The ‘Malvinas Cause’ in the Constitution
In 1994, former Senator Eduardo Menem pushed for the introduction of the so-called ‘first provisional clause’ in the National Constitution. The clause requires the government to peacefully “seek to retrieve full sovereignty over the [contended] territories and maritime spaces.”
“[In doing so,] it imposes to respect the life and the customs of the islanders, which above all means to respect their interests,” Eduardo Menem recently answered to Luis Alberto Romero, who had questioned the islands’ sovereignty from the same La Nación columns. In his comment, Menem also added that it was in the islanders’ own interest to become Argentine.
“If we stick to the Constitution, there is no way Argentina and the UK can negotiate a middle-ground position. The constitution imposes to seek the full sovereignty,” Vicente Palermo explains. “However, this can’t be done whilst respecting their lives: it is a contradiction in terms since the kelpers have a clear political will and do not want to be Argentine.”

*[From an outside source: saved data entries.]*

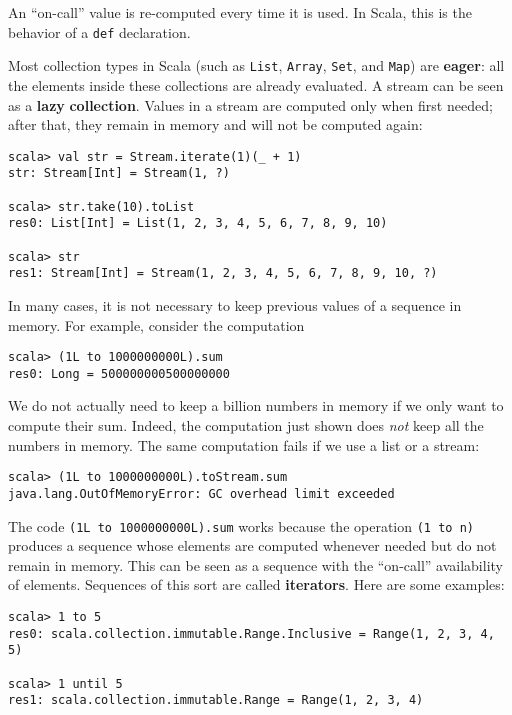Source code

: An ``on-call'' value is re-computed every time it is used. In Scala,
this is the behavior of a \lstinline!def!
declaration.

Most collection types in Scala (such as \lstinline!List!,
\lstinline!Array!, \lstinline!Set!,
and \lstinline!Map!) are
\textbf{eager}: all the elements inside these
collections are already evaluated. A stream can be seen as a \textbf{lazy}
\textbf{collection}. Values in a stream are computed only when first
needed; after that, they remain in memory and will not be computed
again:
\begin{lstlisting}
scala> val str = Stream.iterate(1)(_ + 1)
str: Stream[Int] = Stream(1, ?)

scala> str.take(10).toList
res0: List[Int] = List(1, 2, 3, 4, 5, 6, 7, 8, 9, 10)

scala> str
res1: Stream[Int] = Stream(1, 2, 3, 4, 5, 6, 7, 8, 9, 10, ?)
\end{lstlisting}
In many cases, it is not necessary to keep previous values of a sequence
in memory. For example, consider the computation
\begin{lstlisting}
scala> (1L to 1000000000L).sum
res0: Long = 500000000500000000
\end{lstlisting}
We do not actually need to keep a billion numbers in memory if we
only want to compute their sum. Indeed, the computation just shown
does \emph{not} keep all the numbers in memory. The same computation
fails if we use a list or a stream:
\begin{lstlisting}
scala> (1L to 1000000000L).toStream.sum
java.lang.OutOfMemoryError: GC overhead limit exceeded
\end{lstlisting}
The code \lstinline!(1L to 1000000000L).sum!
works because the operation \lstinline!(1 to n)!
produces a sequence whose elements are computed whenever needed but
do not remain in memory. This can be seen as a sequence with the ``on-call''
availability of elements. Sequences of this sort are called \textbf{iterators}.
Here are some examples:
\begin{lstlisting}
scala> 1 to 5
res0: scala.collection.immutable.Range.Inclusive = Range(1, 2, 3, 4, 5)

scala> 1 until 5
res1: scala.collection.immutable.Range = Range(1, 2, 3, 4)
\end{lstlisting}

Vicente Palermo has raised the same point with 16 other intellectuals in an open letter published in February. In their manifesto, ‘Malvinas: an alternative vision’ they criticised “a climate of nationalist agitation”, pointed out that the issue bears little relation to the country’s main problems, and called on Argentina to accept the rights of the islanders to self-determination.
“They were saying that perhaps we should investigate a bit deeper what Malvinas really mean to Argentines,” commented former BBC correspondent for the Americas Daniel Schweimler.
“As far as I can see, they were greeted by a barrage of insults and death threats. It would help their cause if they could open the debate a bit more, although we have books being written and people are starting to discuss the issue a bit more.”
In fact, as Palermo confirms, a second manifesto is being prepared: “Things are starting to change in Argentina. It seems to me that there are many more different voices in the opposition now. The country seems less homogeneous about it. It is a good thing.”
On the other side of the Atlantic, Schweimler states that for the British, the Falklands are still a distant worry.
“There is this often repeated story about the 1982 invasion. When it started, most of the Brits thought the invasion was off the coast of Scotland, so of course they said that ‘we should fight back’. When they realised where the Falklands were, it simply stopped being an issue. Most British people had no idea where the islands where, and now 30 years later most of the young people wouldn’t probably know where they are,” said Schweimler.
“But here, all of the Argentines have an opinion on it. Some are stronger than others, but they reflect various level of consciousness about the issue.”